In this collection of loosely connected, photo-illustrated essays, John Waters ponders his improbable state of respectability after years on the artistic fringe.
Waters talks about Hollywood and the film business with the candid attitude of someone who truly does not give a shit if his phone ever rings again, and Waters speaks with the same frankness on subjects ranging from 'teen tragedy' novelty records to the racial politics of the Yippie movement in his new book, Mr. Know-It-All. Like most of Waters’ books, Mr. Know-It-All is composed of freestanding chapters that are part memoir, part personal essay, and part stand-up comedy routine. They’re a lot like his live shows, which Waters brags he’s done so many times that he can let his mind wander while his mouth keeps moving onstage ... With great clarity of vision, Waters outlines his personal tastes as well as his rules to live by ... Waters’ candid love of what some might call 'sin' also keeps the chapters of Mr. Know-It-All that essentially read like transcribed stand-up comedy routines from veering into Jerry Seinfeld territory ... Hardcore fans may recognize some of his stories, particularly in the memoir chapters, from earlier interviews, and he admits to holding back other anecdotes for the book. And although on a line-by-line basis, the book always sparkles, Waters relies heavily on rhetorical questions as framing devices, particularly in the chapter about his experience taking LSD at 70. Still, it’s practically a dare; you’re going to ding John fucking Waters, who counts William Castle among his many idols, for indulging in a little showbiz artifice?

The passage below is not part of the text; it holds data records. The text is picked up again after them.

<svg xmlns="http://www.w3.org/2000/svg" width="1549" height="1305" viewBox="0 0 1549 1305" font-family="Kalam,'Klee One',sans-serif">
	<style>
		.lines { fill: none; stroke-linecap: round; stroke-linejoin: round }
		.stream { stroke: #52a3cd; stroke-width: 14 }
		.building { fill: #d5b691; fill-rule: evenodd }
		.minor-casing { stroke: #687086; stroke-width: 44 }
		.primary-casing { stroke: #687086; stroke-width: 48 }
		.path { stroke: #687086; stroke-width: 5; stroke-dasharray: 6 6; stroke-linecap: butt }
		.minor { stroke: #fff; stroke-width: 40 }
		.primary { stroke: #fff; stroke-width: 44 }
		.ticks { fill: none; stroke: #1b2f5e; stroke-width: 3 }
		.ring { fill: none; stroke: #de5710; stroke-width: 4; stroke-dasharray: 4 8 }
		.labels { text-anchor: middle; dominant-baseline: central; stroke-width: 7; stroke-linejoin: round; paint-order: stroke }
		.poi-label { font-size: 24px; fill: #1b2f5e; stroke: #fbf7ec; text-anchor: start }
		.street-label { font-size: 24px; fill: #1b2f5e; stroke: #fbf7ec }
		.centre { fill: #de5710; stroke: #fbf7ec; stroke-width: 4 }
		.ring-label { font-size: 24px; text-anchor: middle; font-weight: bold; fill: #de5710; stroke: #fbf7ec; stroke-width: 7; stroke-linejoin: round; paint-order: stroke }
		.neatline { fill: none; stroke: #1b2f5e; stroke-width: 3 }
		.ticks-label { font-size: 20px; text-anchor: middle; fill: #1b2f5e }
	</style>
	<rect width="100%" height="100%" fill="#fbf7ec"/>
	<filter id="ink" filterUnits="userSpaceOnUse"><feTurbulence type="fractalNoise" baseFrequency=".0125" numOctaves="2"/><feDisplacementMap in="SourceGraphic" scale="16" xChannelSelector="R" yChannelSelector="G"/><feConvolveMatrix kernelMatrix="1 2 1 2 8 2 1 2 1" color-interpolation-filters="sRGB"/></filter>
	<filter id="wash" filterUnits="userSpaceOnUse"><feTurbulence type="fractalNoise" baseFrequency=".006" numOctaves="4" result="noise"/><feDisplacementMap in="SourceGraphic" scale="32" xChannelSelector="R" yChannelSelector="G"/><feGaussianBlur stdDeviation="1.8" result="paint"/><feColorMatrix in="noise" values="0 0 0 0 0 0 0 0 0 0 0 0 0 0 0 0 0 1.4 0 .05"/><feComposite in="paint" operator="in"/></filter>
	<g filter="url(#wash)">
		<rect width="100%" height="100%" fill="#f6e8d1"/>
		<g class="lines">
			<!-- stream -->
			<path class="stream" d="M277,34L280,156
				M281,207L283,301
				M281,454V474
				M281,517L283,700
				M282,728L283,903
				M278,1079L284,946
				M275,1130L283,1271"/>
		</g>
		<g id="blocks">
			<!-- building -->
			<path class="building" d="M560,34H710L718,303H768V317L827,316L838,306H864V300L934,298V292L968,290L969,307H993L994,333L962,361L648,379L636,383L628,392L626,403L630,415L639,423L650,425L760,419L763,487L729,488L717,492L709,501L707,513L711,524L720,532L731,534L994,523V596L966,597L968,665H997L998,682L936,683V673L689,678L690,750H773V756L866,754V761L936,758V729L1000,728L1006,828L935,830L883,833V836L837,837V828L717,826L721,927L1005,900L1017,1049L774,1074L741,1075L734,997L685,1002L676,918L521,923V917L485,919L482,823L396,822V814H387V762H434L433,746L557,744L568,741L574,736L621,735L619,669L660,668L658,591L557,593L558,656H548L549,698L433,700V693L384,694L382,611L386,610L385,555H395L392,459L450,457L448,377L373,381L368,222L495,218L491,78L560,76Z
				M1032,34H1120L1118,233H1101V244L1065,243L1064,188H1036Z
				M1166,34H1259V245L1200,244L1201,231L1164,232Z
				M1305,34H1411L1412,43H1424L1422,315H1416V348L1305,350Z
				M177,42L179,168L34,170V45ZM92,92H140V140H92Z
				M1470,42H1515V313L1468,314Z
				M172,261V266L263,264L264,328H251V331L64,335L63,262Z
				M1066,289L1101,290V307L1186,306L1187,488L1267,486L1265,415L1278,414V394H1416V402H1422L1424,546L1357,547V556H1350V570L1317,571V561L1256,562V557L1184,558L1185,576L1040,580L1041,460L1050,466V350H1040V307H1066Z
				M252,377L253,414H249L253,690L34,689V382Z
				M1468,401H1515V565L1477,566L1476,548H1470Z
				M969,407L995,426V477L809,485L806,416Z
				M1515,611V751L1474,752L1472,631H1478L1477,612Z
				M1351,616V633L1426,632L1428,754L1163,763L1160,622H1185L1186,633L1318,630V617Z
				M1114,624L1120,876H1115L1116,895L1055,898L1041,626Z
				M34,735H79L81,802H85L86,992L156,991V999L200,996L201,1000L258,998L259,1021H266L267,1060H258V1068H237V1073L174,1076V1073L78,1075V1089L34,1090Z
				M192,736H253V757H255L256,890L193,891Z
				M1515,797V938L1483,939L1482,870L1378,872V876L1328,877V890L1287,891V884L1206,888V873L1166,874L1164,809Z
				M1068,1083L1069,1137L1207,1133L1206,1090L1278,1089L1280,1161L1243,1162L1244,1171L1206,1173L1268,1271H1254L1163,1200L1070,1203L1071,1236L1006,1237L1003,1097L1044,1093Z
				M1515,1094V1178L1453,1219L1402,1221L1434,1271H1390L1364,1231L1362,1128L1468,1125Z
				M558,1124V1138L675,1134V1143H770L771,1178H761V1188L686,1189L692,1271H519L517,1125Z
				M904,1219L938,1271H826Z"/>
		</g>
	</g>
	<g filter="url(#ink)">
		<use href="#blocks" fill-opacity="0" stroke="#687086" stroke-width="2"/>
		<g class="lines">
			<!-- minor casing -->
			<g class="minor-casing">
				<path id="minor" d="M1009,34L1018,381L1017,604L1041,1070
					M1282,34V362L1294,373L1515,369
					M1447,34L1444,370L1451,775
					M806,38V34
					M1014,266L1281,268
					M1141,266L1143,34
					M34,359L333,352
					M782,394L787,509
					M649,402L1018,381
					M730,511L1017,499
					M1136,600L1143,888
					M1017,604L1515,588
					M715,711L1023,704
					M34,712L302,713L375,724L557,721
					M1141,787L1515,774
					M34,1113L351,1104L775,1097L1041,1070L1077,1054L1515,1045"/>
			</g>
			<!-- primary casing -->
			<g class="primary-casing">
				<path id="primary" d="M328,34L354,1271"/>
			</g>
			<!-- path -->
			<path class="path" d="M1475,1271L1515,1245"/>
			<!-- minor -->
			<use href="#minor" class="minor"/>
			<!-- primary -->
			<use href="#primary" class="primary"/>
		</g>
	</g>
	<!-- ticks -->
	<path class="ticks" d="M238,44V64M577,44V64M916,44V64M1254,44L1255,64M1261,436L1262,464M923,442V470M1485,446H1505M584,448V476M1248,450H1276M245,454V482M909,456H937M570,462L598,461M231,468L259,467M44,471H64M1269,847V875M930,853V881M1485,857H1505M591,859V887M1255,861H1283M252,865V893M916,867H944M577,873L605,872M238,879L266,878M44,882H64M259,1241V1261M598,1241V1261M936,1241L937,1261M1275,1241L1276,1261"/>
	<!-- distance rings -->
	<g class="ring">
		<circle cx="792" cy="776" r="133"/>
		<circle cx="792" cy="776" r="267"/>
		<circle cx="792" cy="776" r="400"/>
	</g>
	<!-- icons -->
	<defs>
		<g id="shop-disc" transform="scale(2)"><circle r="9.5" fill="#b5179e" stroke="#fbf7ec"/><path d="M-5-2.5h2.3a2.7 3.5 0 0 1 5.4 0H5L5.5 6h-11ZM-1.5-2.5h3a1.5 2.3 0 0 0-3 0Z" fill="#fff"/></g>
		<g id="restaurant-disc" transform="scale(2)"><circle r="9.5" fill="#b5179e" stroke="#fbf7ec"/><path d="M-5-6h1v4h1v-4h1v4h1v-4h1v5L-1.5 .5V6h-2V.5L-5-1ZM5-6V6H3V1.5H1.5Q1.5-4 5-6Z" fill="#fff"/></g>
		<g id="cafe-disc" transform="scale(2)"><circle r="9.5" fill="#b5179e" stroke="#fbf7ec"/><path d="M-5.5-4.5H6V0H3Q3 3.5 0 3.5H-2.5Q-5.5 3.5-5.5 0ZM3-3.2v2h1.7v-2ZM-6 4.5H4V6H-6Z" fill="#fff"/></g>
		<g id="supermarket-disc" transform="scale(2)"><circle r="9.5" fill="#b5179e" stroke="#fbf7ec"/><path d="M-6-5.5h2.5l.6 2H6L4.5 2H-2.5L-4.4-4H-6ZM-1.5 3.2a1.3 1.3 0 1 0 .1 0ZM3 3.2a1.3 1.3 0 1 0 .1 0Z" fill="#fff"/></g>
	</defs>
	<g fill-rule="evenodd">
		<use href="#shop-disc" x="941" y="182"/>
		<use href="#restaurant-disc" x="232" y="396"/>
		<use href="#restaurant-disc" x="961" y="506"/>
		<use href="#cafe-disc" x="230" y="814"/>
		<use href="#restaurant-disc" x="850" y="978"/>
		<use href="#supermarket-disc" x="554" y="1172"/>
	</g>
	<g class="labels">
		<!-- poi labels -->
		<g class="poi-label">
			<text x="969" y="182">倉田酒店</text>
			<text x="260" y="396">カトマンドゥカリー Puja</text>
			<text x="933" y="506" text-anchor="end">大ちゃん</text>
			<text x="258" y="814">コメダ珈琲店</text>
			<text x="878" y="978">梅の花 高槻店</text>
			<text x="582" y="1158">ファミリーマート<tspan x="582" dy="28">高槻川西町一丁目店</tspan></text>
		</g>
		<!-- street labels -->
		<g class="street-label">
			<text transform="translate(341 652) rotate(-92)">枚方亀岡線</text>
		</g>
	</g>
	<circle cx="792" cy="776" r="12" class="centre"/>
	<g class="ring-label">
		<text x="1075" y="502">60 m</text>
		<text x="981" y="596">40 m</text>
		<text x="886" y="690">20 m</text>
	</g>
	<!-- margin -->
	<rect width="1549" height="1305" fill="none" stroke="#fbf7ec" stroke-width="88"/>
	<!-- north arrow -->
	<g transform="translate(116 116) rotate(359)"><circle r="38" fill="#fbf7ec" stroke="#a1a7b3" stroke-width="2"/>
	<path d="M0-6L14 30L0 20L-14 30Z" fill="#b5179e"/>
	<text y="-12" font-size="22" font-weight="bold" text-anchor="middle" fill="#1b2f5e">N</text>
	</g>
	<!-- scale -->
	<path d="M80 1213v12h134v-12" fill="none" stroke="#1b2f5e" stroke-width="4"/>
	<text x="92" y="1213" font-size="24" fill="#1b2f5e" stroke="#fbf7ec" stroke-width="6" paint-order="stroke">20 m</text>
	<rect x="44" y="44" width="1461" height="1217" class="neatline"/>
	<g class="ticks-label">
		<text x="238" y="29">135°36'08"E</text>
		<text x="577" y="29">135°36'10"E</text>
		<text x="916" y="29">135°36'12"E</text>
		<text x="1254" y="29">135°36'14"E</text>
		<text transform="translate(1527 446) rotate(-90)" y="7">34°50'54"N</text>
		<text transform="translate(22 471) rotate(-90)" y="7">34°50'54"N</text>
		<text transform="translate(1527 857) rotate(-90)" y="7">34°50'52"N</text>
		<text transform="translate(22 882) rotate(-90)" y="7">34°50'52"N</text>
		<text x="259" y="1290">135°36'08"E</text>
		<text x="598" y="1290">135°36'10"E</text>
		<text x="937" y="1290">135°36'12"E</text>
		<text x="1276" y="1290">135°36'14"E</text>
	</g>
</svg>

...this book—more than any of the author’s others I have read—shows a vulnerability and an honesty and an almost frantic desire to impart to us, before he can no longer, his manic mantras, his obsessive treatises and his biting and blisteringly honest bons mots that are actually really enlightening life lessons ... Mr. Know-It-All is not, by any means, Waters’s finest work, but it is perhaps his most revealing, his most authentic ...unlike authors who in their later works allow a sober knell of perception to ring through their prose, Waters instead manages to impart his wily wisdom like some giddy, gurgling, bratty child waiting to be caught and brought back home to clean up his soiled bedroom and do his homework ... John Waters—the brand as well as the man—has aged well. He and his work are seasoned; they are the gifts that keep on giving, to him as well as us.
[Waters's] roguish charm may be enough to make readers feel 'all warm and scuzzy inside' ... The book’s second half ditches the Hollywood memoir in favor of less structured but equally riotous material. Waters’s extended riffs on architecture, cuisine, Warhol and more are essentially a rebel’s attempt to buck the acceptance he’s accidentally found ... In a chapter guaranteed to delight fans, Baltimore’s filthiest celebrates his 50-year friendship with actress Mink Stole by inviting her to his Provincetown, Mass., home for a carefully planned, LSD-fueled night in ... That this Prince of Puke has become an accidental darling of American cinema and letters—an institution, however depraved—may be a dirty shame to him, but it’s a blessing for the rest of us.